冬樹忍作品の書評/レビュー

二次元の砦を守るには不本意ながら彼女が必要らしい

幼なじみが主導するハーレム
評価:☆☆☆☆☆
 一人暮らしをする高校生二年生・神代利樹は、好きなゲーム「天魔無双シリーズ」をプレイしたり、マンガを読んだり、自由な生活を謳歌していた。しかし、4年ぶりに幼なじみの一志珠美と再会し、何やら期待していた彼女が彼のオタクっぷりに絶望した結果、両親へと通報、一週間以内に彼女が作れなければ、自宅へ強制送還となることが決まった。
 普通に考えたらそんなことは無理。でも意外に近くに格好の相手がいるかも、と珠美が期待を込めて言った途端、利樹の周囲に、去年、趣味の関係で仲良くなった少女たち、四季花凛と十条麻里が出現し、珠美の期待は不安へと変わってしまう。

 とにかく、一週間で利樹に彼女を作る計画を立て、オシャレや何やらを指導していく珠美だったが、事あるごとに別の女の子が現れて頓挫、そして次第に珠美の目的も若干、変質していく。
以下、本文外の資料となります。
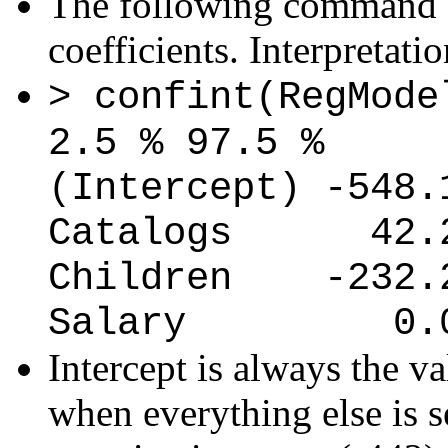
The following command g
coefficients. Interpretati
> confint(RegMode
2.5 % 97.5 %
(Intercept) -548.
Catalogs 42.28
Children -232.22
Salary 0.019
Intercept is always the va
when everything else is se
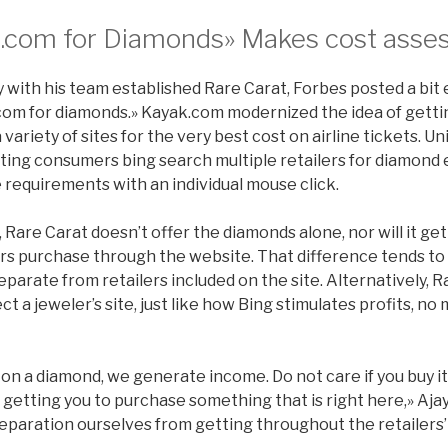
.com for Diamonds» Makes cost asse
 with his team established Rare Carat, Forbes posted a bit e
com for diamonds.» Kayak.com modernized the idea of getti
 variety of sites for the very best cost on airline tickets. U
sting consumers bing search multiple retailers for diamo
ue requirements with an individual mouse click.
Rare Carat doesn’t offer the diamonds alone, nor will it get
s purchase through the website. That difference tends to
parate from retailers included on the site. Alternatively, 
ect a jeweler’s site, just like how Bing stimulates profits, 
 on a diamond, we generate income. Do not care if you buy 
etting you to purchase something that is right here,» Ajay s
separation ourselves from getting throughout the retailers’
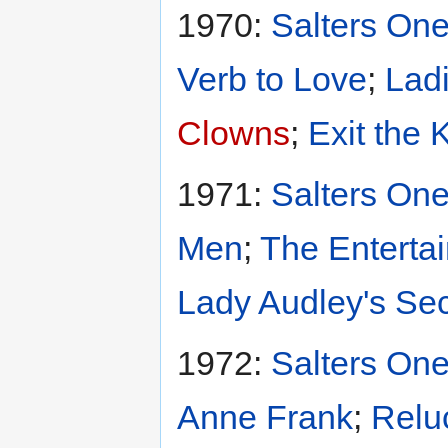
1970:
Salters One
Verb to Love
;
Ladi
Clowns
;
Exit the 
1971:
Salters One
Men
;
The Entertai
Lady Audley's Sec
1972:
Salters One
Anne Frank
;
Relu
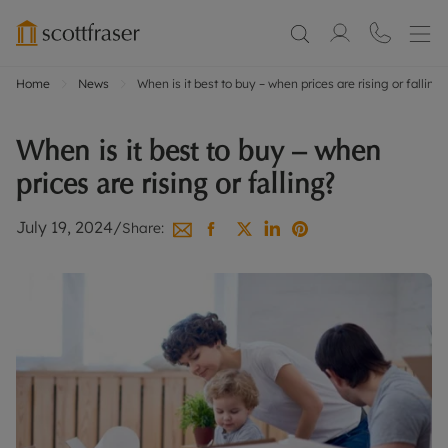
Home
News
When is it best to buy – when prices are rising or falling?
When is it best to buy – when
prices are rising or falling?
July 19, 2024
/
Share:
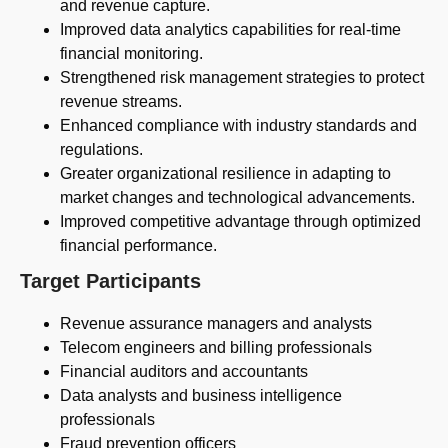
and revenue capture.
Improved data analytics capabilities for real-time
financial monitoring.
Strengthened risk management strategies to protect
revenue streams.
Enhanced compliance with industry standards and
regulations.
Greater organizational resilience in adapting to
market changes and technological advancements.
Improved competitive advantage through optimized
financial performance.
Target Participants
Revenue assurance managers and analysts
Telecom engineers and billing professionals
Financial auditors and accountants
Data analysts and business intelligence
professionals
Fraud prevention officers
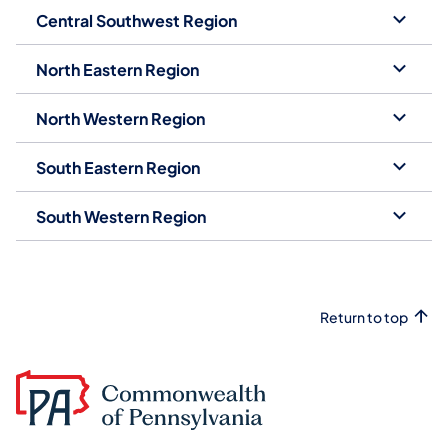
Central Southwest Region
North Eastern Region
North Western Region
South Eastern Region
South Western Region
Return to top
 性別を逆にしたマイ・フェア・レディみたいな展開に始まり、利樹の周囲に集まる少女たちが次第に仲良くなって、最終的にはハーレム系ラブコメの展開になっていく。
 ここで重要なポジションにいるのが、幼なじみの珠美。彼女は自分のために行動を開始する訳だが、その行動が、他のパッシブな少女たちをアクティブに変えていき、彼女の目的実現から遠のいていくというのが皮肉。しかしみんな、趣味の合う友だちが出来て楽しそうなのでオッケーなのだろう。

 オタクな人の人生では、珠美の様な存在が現れることはまれなので、こんな展開に恵まれることはありません。